National Lottery transfer in jeopardy as UKGC’s enabling agreement is revoked
The UK Gambling Commission (UKGC) has had its ‘enabling agreement’ reversed by the Court of Appeal – a decision that will severely impact the transfer of National Lottery duties and technical arrangements to Allwyn UK
On 29 June, the High Court of England and Wales granted an enabling agreement to the Commission, which allowed the regulator to transfer National Lottery management duties to Allwyn – the winner of the UK government’s Fourth National Lottery Contract beginning 1 January 2024.
Camelot UK the incumbent operator of the National Lottery, and its technology partner IGT Plc subsequently contested the decision. Both businesses had formally launched a multi-million-pound High Court lawsuit challenging the Commission’s handling of the National Lottery competition.
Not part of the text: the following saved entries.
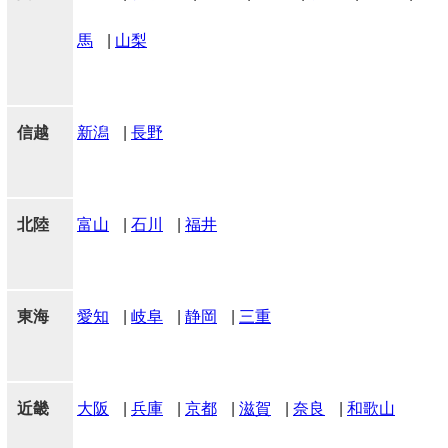
馬
|
山梨
信越
新潟
|
長野
北陸
富山
|
石川
|
福井
東海
愛知
|
岐阜
|
静岡
|
三重
近畿
大阪
|
兵庫
|
京都
|
滋賀
|
奈良
|
和歌山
Yesterday, permission was granted to Camelot and IGT to appeal the Commission’s enabling agreement as part of the duo’s ongoing lawsuit against the regulator.
An automatic suspension will remain in place, pending the outcome of appeal proceedings, with hearings likely to begin on the week of 12 September.
“Throughout the litigation process, we have been clear that disrupting the implementation of Allwyn’s plans would present potentially severe consequences for the National Lottery and good causes,” – the Commission responded.
“It also risks the National Lottery not operating to its full potential at the start of the fourth licence.”
Despite the setback, the Commission respects the court’s decision that will “generate challenges for the transition to the fourth licence and further delay the award of the licence to Allwyn”.
Taking questions from a DCMS oversight committee, former Tech and Digital undersecretary Chris Philp, who oversaw gambling policies, revealed that Camelot and IGT sought £600m in damages from its lawsuit against the Commission.
Notified of the appeal, Allwyn issued the following statement by UK Chairman Justin King: “We are obviously disappointed by today’s decision. It creates the likelihood of further delay as the appeal will not be held until September. It is common ground that this delay will damage the introduction of the benefits the Fourth Licence brings for Good Causes.
“As the Court ruled, Camelot and IGT must now provide an undertaking for damages by 4 pm Friday. We call on them to either ensure that undertaking includes Good Causes, or instead in the interests of the Good Causes and the National Lottery, to gracefully accept the ruling of Mrs Justice O’Farrell.
“This would allow the suspension to be lifted and the Gambling Commission to move forward with Awarding the Fourth Licence to Allwyn.”